Caregiver stress levels reaching crisis proportions

Categories: Care.

Compared to many of the millions of people across the country looking after loved ones and friends — the hidden, unpaid health-care workforce —  Simard considers himself blessed.  He and his wife, Phoebe Hainnu, can afford to try therapies that are slowly helping to increase her independence. That work has become the focus of both of their days.

But the role is not without stress. “We don’t go home at 5 p.m.,” the Manotick resident says of caregivers.

Growing stress among unpaid caregivers is something that is increasingly alarming health officials in Ontario, who say there are more patients, and sicker patients, including more with dementia, needing care at a time when caregivers are burning out. That stress can lead to anxiety, depression and early death in caregivers.

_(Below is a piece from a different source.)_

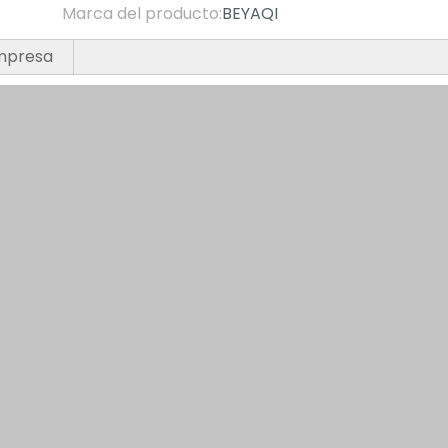
Marca del producto:
BEYAQI
empresa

In a report released today, Health Quality Ontario warns of a  “perfect storm” in the province’s ability to provide home care.

“As long-stay home-care patients in Ontario become collectively more elderly, ill and impaired, the family and other unpaid caregivers who help look after them are becoming increasingly stressed and burned out,” says the report, titled The Reality of Caring: Distress Among the Caregivers of Home Care Patients.

“This combination of developments, along with the aging of Ontario’s population, may be creating a perfect storm for the provincial health system’s capacity to provide home care.”

Its lead author, Dr. Joshua Tepper, CEO of Health Quality Ontario and a family physician in Toronto, said he regularly sees caregivers in the emergency room who have hit a wall.

They will often arrive with the elderly person they are caring for, he said, and when asked what is wrong, the person standing beside the bed will say, “I can’t continue.”

“I now end up in a position of having to admit a patient, not because of acute medical issues, but because we had hit a wall with the supports around them,” he said.

The report underscores how serious the growing crisis is for the health system — “ a recognition of how pervasive this hidden workforce is and how vulnerable our overall system is.”